[Collected data entries]
|---|

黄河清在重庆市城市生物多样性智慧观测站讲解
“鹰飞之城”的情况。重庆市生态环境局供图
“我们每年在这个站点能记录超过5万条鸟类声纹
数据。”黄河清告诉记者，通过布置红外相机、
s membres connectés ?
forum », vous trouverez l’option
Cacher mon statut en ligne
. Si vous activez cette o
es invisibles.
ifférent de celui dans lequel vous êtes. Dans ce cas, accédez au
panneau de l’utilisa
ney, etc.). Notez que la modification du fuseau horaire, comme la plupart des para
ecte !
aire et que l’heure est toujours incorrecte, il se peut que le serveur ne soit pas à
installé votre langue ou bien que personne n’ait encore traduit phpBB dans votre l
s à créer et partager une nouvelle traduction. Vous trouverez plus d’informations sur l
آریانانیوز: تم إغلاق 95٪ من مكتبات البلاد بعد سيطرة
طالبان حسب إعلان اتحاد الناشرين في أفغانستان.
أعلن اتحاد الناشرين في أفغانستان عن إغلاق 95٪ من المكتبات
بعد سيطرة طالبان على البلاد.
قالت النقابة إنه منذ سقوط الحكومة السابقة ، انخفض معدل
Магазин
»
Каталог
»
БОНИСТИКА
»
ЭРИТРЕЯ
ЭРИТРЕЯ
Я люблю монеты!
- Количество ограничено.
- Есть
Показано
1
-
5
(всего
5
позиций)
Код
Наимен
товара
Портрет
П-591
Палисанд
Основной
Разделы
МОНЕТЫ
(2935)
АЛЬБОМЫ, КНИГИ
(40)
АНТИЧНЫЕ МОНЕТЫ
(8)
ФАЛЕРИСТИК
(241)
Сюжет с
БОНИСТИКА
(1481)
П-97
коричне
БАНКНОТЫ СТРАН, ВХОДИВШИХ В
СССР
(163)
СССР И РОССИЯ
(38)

|---|

**WORK REQUIRED**
Write out all of the records again, substituting "ЭФИОПИЯ" for every occurrence of "ЭРИТРЕЯ" and changing nothing else.

**EXERCISE SOLUTION**
黄河清在重庆市城市生物多样性智慧观测站讲解
“鹰飞之城”的情况。重庆市生态环境局供图
“我们每年在这个站点能记录超过5万条鸟类声纹
数据。”黄河清告诉记者，通过布置红外相机、
s membres connectés ?
forum », vous trouverez l’option
Cacher mon statut en ligne
. Si vous activez cette o
es invisibles.
ifférent de celui dans lequel vous êtes. Dans ce cas, accédez au
panneau de l’utilisa
ney, etc.). Notez que la modification du fuseau horaire, comme la plupart des para
ecte !
aire et que l’heure est toujours incorrecte, il se peut que le serveur ne soit pas à
installé votre langue ou bien que personne n’ait encore traduit phpBB dans votre l
s à créer et partager une nouvelle traduction. Vous trouverez plus d’informations sur l
آریانانیوز: تم إغلاق 95٪ من مكتبات البلاد بعد سيطرة
طالبان حسب إعلان اتحاد الناشرين في أفغانستان.
أعلن اتحاد الناشرين في أفغانستان عن إغلاق 95٪ من المكتبات
بعد سيطرة طالبان على البلاد.
قالت النقابة إنه منذ سقوط الحكومة السابقة ، انخفض معدل
Магазин
»
Каталог
»
БОНИСТИКА
»
ЭФИОПИЯ
ЭФИОПИЯ
Я люблю монеты!
- Количество ограничено.
- Есть
Показано
1
-
5
(всего
5
позиций)
Код
Наимен
товара
Портрет
П-591
Палисанд
Основной
Разделы
МОНЕТЫ
(2935)
АЛЬБОМЫ, КНИГИ
(40)
АНТИЧНЫЕ МОНЕТЫ
(8)
ФАЛЕРИСТИК
(241)
Сюжет с
БОНИСТИКА
(1481)
П-97
коричне
БАНКНОТЫ СТРАН, ВХОДИВШИХ В
СССР
(163)
СССР И РОССИЯ
(38)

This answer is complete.